Depuis quinze jours, si Michel Vergoz, le nouveau sénateur socialiste de la Réunion, mesure comme il dit, "le poids des responsabilités qui sont désormais les siennes", il n'en boude pas pour autant son bonheur.
Faire son entrée au Sénat alors que, pour la première fois de son Histoire, il bascule à Gauche, chose considérée comme inimaginable, et participer à l'élection du premier président socialiste élu au plateau de cette assemblée a quelquechose incontestablement d'historique. J' y étais et j'y ai contribué pourra-t-il dire, à ce "10 mai sénatorial", et avec lui son collègue et ami député du sud, Patrick Lebreton, qui pour rien au monde n'aurait raté cet événement.
Mais, comme l'Histoire est farceuse, on ne le dira jamais assez, faire sa rentrée dans un Sénat où la présidence de l'Assemblée a pour doyen d'âge un certain Paul Vergés n'a pus dû manquer d'être relevé par notre nouveau sénateur socialiste. Car voilà au moins un sénateur pour qui la réthorique de Paul Vergés n'est certainement pas une surprise. Mieux sans doute, il pourrait même la traduire et l'illustrer. Car s'il y a bien un élu réunionnais qui, depuis une vingtaine d'années, cristallise la rancoeur, un euphémisme, de Paul Vergès et de ses fidèles, c'est bien Michel Vergoz.
Il n'y avait qu'à lire il y a quelques jours encore le traitement typiquement stalinien que lui consacrait quotidiennement Témoignages, dont l'obssession était de tout faire pour empêcher l'élection de Michel Vergoz. Un comportement qui n'avait rien d'inédit, qu'on se rapelle les deux dernières municipales de Sainte-Rose et le concours apporté à son adversaire Bruno Pajany par les communistes.

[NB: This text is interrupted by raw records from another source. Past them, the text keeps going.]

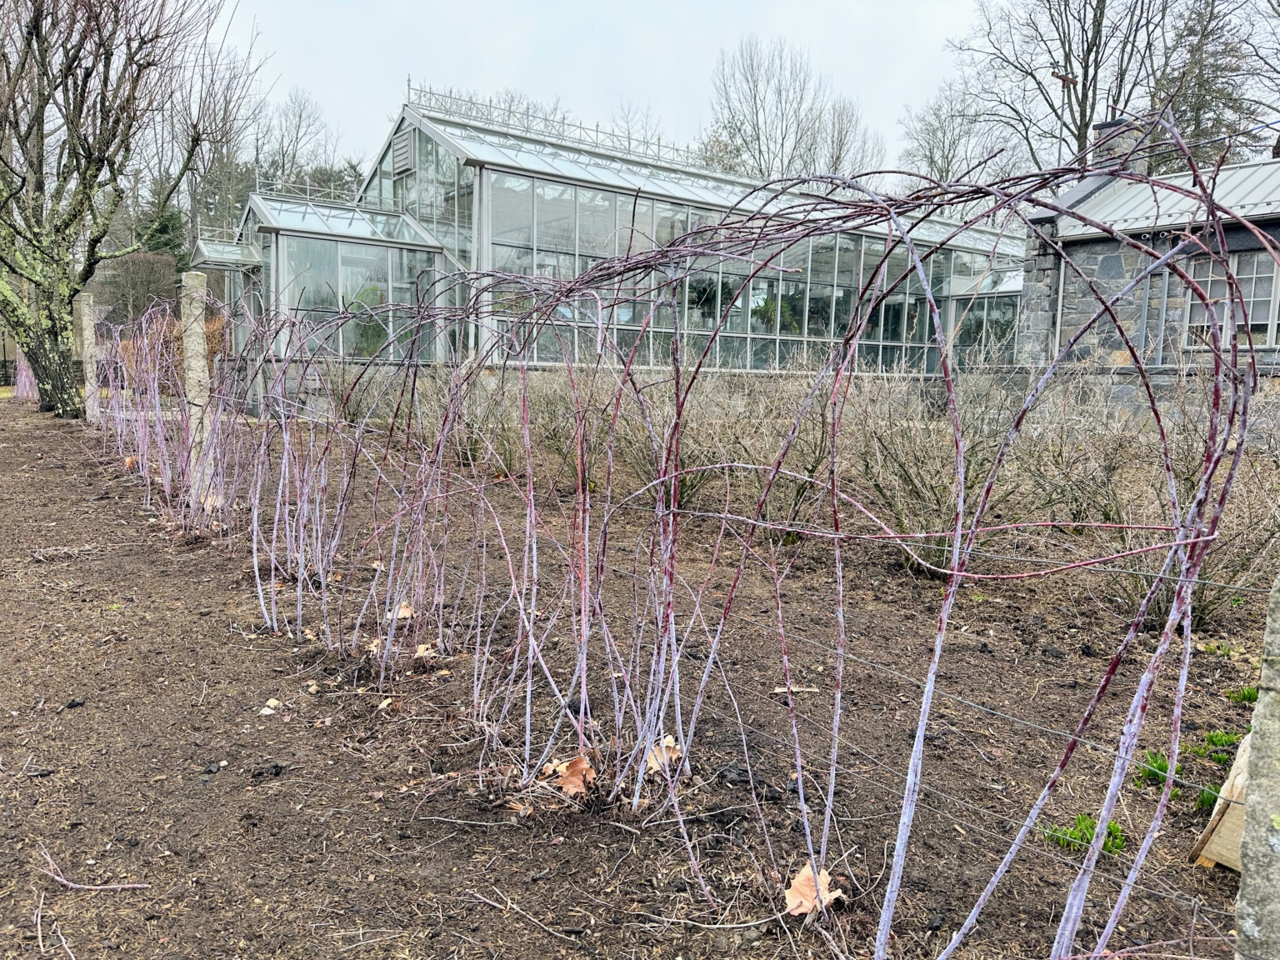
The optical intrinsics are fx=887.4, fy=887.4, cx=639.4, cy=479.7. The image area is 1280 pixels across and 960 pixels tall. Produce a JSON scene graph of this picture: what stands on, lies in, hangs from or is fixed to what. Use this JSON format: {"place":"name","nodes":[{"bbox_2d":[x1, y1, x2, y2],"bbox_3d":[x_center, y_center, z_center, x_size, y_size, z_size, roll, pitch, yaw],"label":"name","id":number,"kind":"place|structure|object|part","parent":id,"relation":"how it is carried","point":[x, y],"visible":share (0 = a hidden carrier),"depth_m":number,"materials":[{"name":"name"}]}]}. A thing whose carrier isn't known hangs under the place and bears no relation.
{"place":"outdoors","nodes":[
{"label":"outdoors","id":0,"kind":"place"},
{"bbox_2d":[206,0,1021,181],"label":"sky","id":1,"kind":"structure","parent":0,"point":[910,7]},
{"bbox_2d":[0,404,1278,959],"label":"soil ground","id":2,"kind":"structure","parent":0,"point":[539,939],"materials":[{"name":"brown soil"}]},
{"bbox_2d":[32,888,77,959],"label":"twig","id":3,"kind":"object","parent":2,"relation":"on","point":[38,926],"visible":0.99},
{"bbox_2d":[75,293,101,419],"bbox_3d":[-8.261,-1.691,13.317,0.230,2.094,0.248,-4,9,-37],"label":"concrete post","id":4,"kind":"object","parent":2,"relation":"on","point":[91,402],"visible":0.84,"depth_m":13.23,"materials":[{"name":"stone"}]},
{"bbox_2d":[36,844,151,889],"bbox_3d":[-1.463,1.039,2.358,0.390,0.064,0.066,3,7,14],"label":"twig","id":5,"kind":"object","parent":2,"relation":"on","point":[77,886],"visible":0.99,"depth_m":2.35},
{"bbox_2d":[0,0,251,415],"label":"tree","id":6,"kind":"object","parent":2,"relation":"on","point":[72,122],"visible":0.99,"depth_m":14.90,"materials":[{"name":"plant"}]},
{"label":"tree trunk","id":7,"kind":"part","parent":6,"relation":"part of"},
{"bbox_2d":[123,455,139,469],"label":"dry leaf","id":8,"kind":"object","parent":2,"relation":"on","point":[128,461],"visible":0.61,"depth_m":9.32,"materials":[{"name":"brown"}]},
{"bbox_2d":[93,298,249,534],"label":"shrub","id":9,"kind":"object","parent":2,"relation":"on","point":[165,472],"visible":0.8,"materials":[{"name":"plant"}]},
{"bbox_2d":[179,275,213,504],"bbox_3d":[-3.395,-0.610,6.815,0.183,1.875,0.191,-4,9,-37],"label":"concrete post","id":10,"kind":"object","parent":2,"relation":"on","point":[197,388],"visible":0.81,"depth_m":6.72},
{"bbox_2d":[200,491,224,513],"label":"dry leaf","id":11,"kind":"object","parent":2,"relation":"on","point":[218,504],"visible":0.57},
{"bbox_2d":[259,699,280,714],"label":"stones","id":12,"kind":"object","parent":2,"relation":"on","point":[266,711],"visible":0.96,"depth_m":3.47,"materials":[{"name":"white"}]},
{"bbox_2d":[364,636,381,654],"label":"dry leaf","id":13,"kind":"object","parent":2,"relation":"on","point":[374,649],"visible":0.67,"depth_m":4.02,"materials":[{"name":"brown"}]},
{"bbox_2d":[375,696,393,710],"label":"dry leaf","id":14,"kind":"object","parent":2,"relation":"on","point":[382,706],"visible":0.96,"depth_m":3.46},
{"bbox_2d":[392,601,414,619],"bbox_3d":[-1.204,0.661,4.545,0.142,0.077,0.143,4,7,19],"label":"dry leaf","id":15,"kind":"object","parent":2,"relation":"on","point":[407,614],"visible":0.68,"depth_m":4.52,"materials":[{"name":"brown plant"}]},
{"bbox_2d":[412,642,435,659],"bbox_3d":[-0.972,0.767,4.002,0.117,0.064,0.108,7,9,38],"label":"dry leaf","id":16,"kind":"object","parent":2,"relation":"on","point":[422,647],"visible":0.83,"depth_m":3.99,"materials":[{"name":"brown plant"}]},
{"bbox_2d":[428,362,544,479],"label":"shrub","id":17,"kind":"object","parent":2,"relation":"on","point":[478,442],"visible":0.64,"depth_m":9.08,"materials":[{"name":"brown plant"}]},
{"bbox_2d":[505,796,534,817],"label":"dry leaf","id":18,"kind":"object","parent":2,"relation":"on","point":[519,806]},
{"bbox_2d":[470,890,593,944],"bbox_3d":[-0.266,1.115,2.254,0.426,0.022,0.044,6,8,32],"label":"twig","id":19,"kind":"object","parent":2,"relation":"on","point":[483,899],"visible":0.99,"depth_m":2.26,"materials":[{"name":"wood"}]},
{"bbox_2d":[545,753,598,796],"bbox_3d":[-0.204,0.914,2.771,0.172,0.097,0.160,5,8,30],"label":"dry leaf","id":20,"kind":"object","parent":2,"relation":"on","point":[568,783],"visible":0.79,"depth_m":2.75,"materials":[{"name":"brown plant"}]},
{"bbox_2d":[644,734,683,775],"bbox_3d":[0.069,0.888,2.899,0.150,0.084,0.159,4,7,19],"label":"dry leaf","id":21,"kind":"object","parent":2,"relation":"on","point":[652,765],"visible":0.63,"depth_m":2.88,"materials":[{"name":"brown plant"}]},
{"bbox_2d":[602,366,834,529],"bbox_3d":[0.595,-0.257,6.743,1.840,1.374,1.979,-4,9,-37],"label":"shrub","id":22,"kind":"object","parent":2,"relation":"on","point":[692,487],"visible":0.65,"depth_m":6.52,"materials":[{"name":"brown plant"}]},
{"bbox_2d":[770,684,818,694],"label":"stick","id":23,"kind":"object","parent":2,"relation":"on","point":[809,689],"visible":0.84,"depth_m":3.65,"materials":[{"name":"beige wood"}]},
{"bbox_2d":[783,863,842,916],"bbox_3d":[0.434,1.040,2.259,0.153,0.086,0.147,-4,9,-37],"label":"dry leaf","id":24,"kind":"object","parent":2,"relation":"on","point":[793,902],"visible":0.71,"depth_m":2.24,"materials":[{"name":"brown plant"}]},
{"bbox_2d":[839,366,1047,574],"bbox_3d":[1.893,-0.105,5.801,1.702,1.464,1.743,-4,9,-37],"label":"shrub","id":25,"kind":"object","parent":2,"relation":"on","point":[942,504],"visible":0.79,"depth_m":5.55,"materials":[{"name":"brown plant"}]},
{"bbox_2d":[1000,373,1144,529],"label":"shrub","id":26,"kind":"object","parent":2,"relation":"on","point":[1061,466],"visible":0.74,"depth_m":6.32,"materials":[{"name":"plant"}]},
{"bbox_2d":[1039,811,1127,855],"bbox_3d":[1.289,1.019,2.570,0.287,0.100,0.268,-4,9,-37],"label":"grass tuft","id":27,"kind":"object","parent":2,"relation":"on","point":[1114,827],"visible":0.41,"depth_m":2.56,"materials":[{"name":"green plant"}]},
{"bbox_2d":[1039,381,1279,625],"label":"shrub","id":28,"kind":"object","parent":2,"relation":"on","point":[1227,579],"visible":0.73,"depth_m":4.57,"materials":[{"name":"plant"}]},
{"bbox_2d":[1135,750,1186,791],"bbox_3d":[1.716,0.952,2.925,0.248,0.106,0.228,-4,9,-37],"label":"grass tuft","id":29,"kind":"object","parent":2,"relation":"on","point":[1159,767],"visible":0.45,"depth_m":2.91,"materials":[{"name":"green plant"}]},
{"bbox_2d":[1195,783,1219,811],"bbox_3d":[1.758,0.966,2.705,0.198,0.095,0.171,-4,9,-37],"label":"grass tuft","id":30,"kind":"object","parent":2,"relation":"on","point":[1209,800],"visible":0.34,"depth_m":2.70,"materials":[{"name":"green plant"}]},
{"bbox_2d":[1191,730,1243,761],"bbox_3d":[2.033,0.927,3.105,0.261,0.094,0.230,-4,9,-37],"label":"grass tuft","id":31,"kind":"object","parent":2,"relation":"on","point":[1212,737],"visible":0.57,"depth_m":3.10,"materials":[{"name":"green plant"}]},
{"bbox_2d":[1190,733,1250,869],"bbox_3d":[1.703,0.867,2.381,0.389,0.298,0.281,-4,9,-37],"label":"wooden board","id":32,"kind":"object","parent":2,"relation":"on","point":[1241,775],"visible":0.57,"depth_m":2.34,"materials":[{"name":"brown wood"}]},
{"bbox_2d":[1224,685,1259,703],"bbox_3d":[2.439,0.861,3.530,0.224,0.089,0.207,-4,9,-37],"label":"grass tuft","id":33,"kind":"object","parent":2,"relation":"on","point":[1244,695],"visible":0.45,"depth_m":3.55,"materials":[{"name":"green plant"}]},
{"bbox_2d":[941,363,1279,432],"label":"stone wall","id":34,"kind":"structure","parent":0,"point":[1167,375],"depth_m":11.58,"materials":[{"name":"grey stone"}]},
{"bbox_2d":[1015,145,1279,402],"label":"stone building","id":35,"kind":"structure","parent":0,"point":[1241,259],"depth_m":13.93,"materials":[{"name":"grey stone"}]},
{"bbox_2d":[1050,251,1066,361],"bbox_3d":[6.788,-2.493,14.413,0.169,2.553,0.186,-4,9,-37],"label":"drainpipe","id":36,"kind":"object","parent":35,"relation":"attached to","point":[1061,286],"visible":0.63,"depth_m":14.35,"materials":[{"name":"metal"}]},
{"bbox_2d":[1091,115,1147,173],"bbox_3d":[8.589,-5.551,15.921,0.683,1.627,0.718,-4,9,-37],"label":"chimney","id":37,"kind":"object","parent":35,"relation":"on","point":[1119,141],"visible":0.46,"depth_m":15.66,"materials":[{"name":"grey stone"}]},
{"bbox_2d":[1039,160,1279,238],"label":"metal roof","id":38,"kind":"structure","parent":35,"relation":"on","point":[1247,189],"depth_m":13.67,"materials":[{"name":"grey metal"}]},
{"bbox_2d":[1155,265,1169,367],"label":"drainpipe","id":39,"kind":"object","parent":35,"relation":"attached to","point":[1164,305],"visible":0.78,"depth_m":13.27,"materials":[{"name":"grey metal"}]},
{"bbox_2d":[1181,250,1279,347],"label":"window","id":40,"kind":"structure","parent":35,"relation":"in","point":[1265,316],"depth_m":12.30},
{"label":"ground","id":41,"kind":"structure","parent":0},
{"bbox_2d":[10,348,38,401],"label":"shrub","id":42,"kind":"object","parent":41,"relation":"on","point":[22,377],"visible":0.49,"depth_m":21.35,"materials":[{"name":"plant"}]},
{"bbox_2d":[93,251,180,328],"bbox_3d":[-17.024,-5.409,29.499,3.679,4.219,2.864,-4,9,-37],"label":"hedge","id":43,"kind":"object","parent":41,"relation":"on","point":[144,277],"visible":0.61,"depth_m":28.97,"materials":[{"name":"plant"}]},
{"bbox_2d":[138,200,189,273],"bbox_3d":[-19.561,-8.409,36.051,3.439,6.213,3.744,-4,9,-37],"label":"evergreen tree","id":44,"kind":"object","parent":41,"relation":"on","point":[165,227],"visible":0.29,"depth_m":35.39,"materials":[{"name":"green plant"}]},
{"bbox_2d":[114,311,226,391],"bbox_3d":[-9.502,-2.430,18.286,2.320,2.083,2.299,-4,9,-37],"label":"shrub","id":45,"kind":"object","parent":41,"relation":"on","point":[207,353],"visible":0.36,"depth_m":17.94,"materials":[{"name":"plant"}]},
{"bbox_2d":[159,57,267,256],"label":"bare tree","id":46,"kind":"object","parent":41,"relation":"on","point":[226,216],"visible":0.56,"depth_m":37.56,"materials":[{"name":"plant"}]},
{"bbox_2d":[255,88,341,194],"label":"bare tree","id":47,"kind":"object","parent":41,"relation":"on","point":[300,117],"visible":0.64,"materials":[{"name":"plant"}]},
{"bbox_2d":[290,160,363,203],"label":"evergreen tree","id":48,"kind":"object","parent":41,"relation":"on","point":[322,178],"visible":0.23,"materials":[{"name":"plant"}]},
{"bbox_2d":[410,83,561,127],"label":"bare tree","id":49,"kind":"object","parent":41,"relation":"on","point":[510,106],"visible":0.2,"depth_m":36.72,"materials":[{"name":"plant"}]},
{"bbox_2d":[219,92,1020,394],"bbox_3d":[0.989,-4.786,23.283,21.371,6.380,10.014,-4,9,-37],"label":"greenhouse","id":50,"kind":"object","parent":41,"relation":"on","point":[467,167],"visible":0.55,"depth_m":17.79,"materials":[{"name":"glass"}]},
{"bbox_2d":[190,237,263,269],"bbox_3d":[-8.854,-4.859,19.102,1.353,0.520,1.996,-4,9,-37],"label":"glass canopy","id":51,"kind":"object","parent":50,"relation":"attached to","point":[234,248],"visible":0.77,"depth_m":18.89,"materials":[{"name":"glass"}]},
{"bbox_2d":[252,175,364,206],"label":"roof railing","id":52,"kind":"object","parent":50,"relation":"on","point":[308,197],"visible":0.57,"depth_m":19.24,"materials":[{"name":"metal"}]},
{"bbox_2d":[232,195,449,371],"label":"conservatory","id":53,"kind":"object","parent":50,"relation":"attached to","point":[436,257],"visible":0.68,"depth_m":16.87,"materials":[{"name":"glass"}]},
{"bbox_2d":[390,125,414,176],"bbox_3d":[-4.788,-6.609,17.885,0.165,0.899,0.875,-4,9,-37],"label":"vent","id":54,"kind":"object","parent":50,"relation":"attached to","point":[398,152],"visible":0.92,"depth_m":17.80,"materials":[{"name":"grey metal"}]},
{"bbox_2d":[405,80,724,168],"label":"roof railing","id":55,"kind":"object","parent":50,"relation":"on","point":[409,84],"visible":0.64,"depth_m":19.52,"materials":[{"name":"metal"}]},
{"bbox_2d":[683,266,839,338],"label":"plants inside greenhouse","id":56,"kind":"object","parent":50,"relation":"in","point":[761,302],"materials":[{"name":"green plant"}]},
{"bbox_2d":[944,267,1022,367],"bbox_3d":[9.047,-3.383,22.433,2.317,3.672,2.762,-4,9,-37],"label":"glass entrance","id":57,"kind":"object","parent":50,"relation":"in","point":[1005,299],"visible":0.51,"depth_m":22.22,"materials":[{"name":"clear glass"}]},
{"bbox_2d":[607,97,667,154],"label":"bare tree","id":58,"kind":"object","parent":41,"relation":"on","point":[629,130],"visible":0.33,"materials":[{"name":"plant"}]},
{"bbox_2d":[198,122,1277,959],"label":"raspberry canes","id":59,"kind":"object","parent":41,"relation":"on","point":[528,719],"visible":0.98,"depth_m":2.23,"materials":[{"name":"plant"}]},
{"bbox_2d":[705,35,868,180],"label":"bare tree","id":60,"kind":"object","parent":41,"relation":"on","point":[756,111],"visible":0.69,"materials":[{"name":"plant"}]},
{"bbox_2d":[810,97,884,179],"label":"bare tree","id":61,"kind":"object","parent":41,"relation":"on","point":[838,157],"visible":0.49,"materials":[{"name":"plant"}]},
{"bbox_2d":[896,80,1019,207],"label":"bare tree","id":62,"kind":"object","parent":41,"relation":"on","point":[942,127],"visible":0.68,"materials":[{"name":"plant"}]},
{"bbox_2d":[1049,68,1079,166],"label":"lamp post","id":63,"kind":"object","parent":41,"relation":"on","point":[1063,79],"visible":0.37,"depth_m":22.60,"materials":[{"name":"metal"}]},
{"bbox_2d":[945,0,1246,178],"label":"bare tree","id":64,"kind":"object","parent":41,"relation":"on","point":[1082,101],"visible":0.68,"depth_m":31.35,"materials":[{"name":"plant"}]},
{"bbox_2d":[1147,0,1271,168],"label":"evergreen tree","id":65,"kind":"object","parent":41,"relation":"on","point":[1225,103],"visible":0.48,"depth_m":30.67,"materials":[{"name":"plant"}]},
{"bbox_2d":[1233,579,1279,959],"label":"concrete post","id":66,"kind":"object","parent":41,"relation":"on","point":[1260,713],"visible":0.96,"depth_m":1.32,"materials":[{"name":"grey stone"}]},
{"bbox_2d":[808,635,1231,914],"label":"wire","id":67,"kind":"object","parent":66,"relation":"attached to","point":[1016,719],"visible":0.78,"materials":[{"name":"grey metal"}]}
]}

Il est vrai que les raisons de détestation de Michel Vergoz par Paul Vergés et ses proches sont fort nombreuses. Question symbolique d'abord, et sans doute la plus importante pour le premier cercle de Paul Vergés, Michel Vergoz ne s'est jamais prosterné à la moindre déclaration de Paul Vergés. Pire il n'a jamais cru en l'infaillibilité des déclarations du leader du PCR comme élu, comme socialiste et tout simplement comme citoyen.
Homme de dossier, Michel Vergoz est resté le citoyen formé à la démarche scientifique, acquise sur les bancs du lycée et de la faculté. Une fois le dossier décortiqué, son analyse construite, sa fougue et son talent oratoire vont faire le reste. Difficile alors si le sens de l'intérêt général se conjugue avec sa conviction de lui faire changer d'orientation, fût-ce au nom des intérêts immédiats de son parti.
Son combat contre la bi-départementalisation, que les communistes locaux avaient "vendu" au gouvernement Jospin, est exemplaire de la conduite du citoyen et du militant politique Vergoz. Sa conduite à la présidence de la commission agriclole du Conseil Général est tout autant significative, même si elle n'a jamais été connue médiatiquement.
Autant d'éléments et de comportements qui ont fini, au cours des années, par faire de Michel Vergoz l'homme à abattre du clan Vergés. Ni zélote, ni souple. Chez les Vergés, cela se paie cash !
Du coté de sa famille politique, la conduite de Michel Vergoz est également diversement appréciée et fait de l'ombre à tous ceux qui, pour des raisons multiples et variées, sont d'abord preneurs de petits arrangements pour leurs intérets du moments. Qu'on se souvienne, simple exemple, des dernières régionales. Mais dans la conjoncture actuelle, ne pas jouer l'unité des socialistes pour la liste des sénatoriales, aurait été pour les adeptes du billard à plusieurs bandes, mortelles.
C'est donc peu dire que de nombreux dirigeants communistes auraient au soir des sénatoriales célébré la défaite de Michel Vergoz et qu'au sein de sa propre famille politique quelques uns également auraient eu du mal à se montrer affligés.
On peut alors comprendre que Michel Vergoz, élu contre le clan Vergés, et malgré certains socialistes, apprécie son étât de grâce!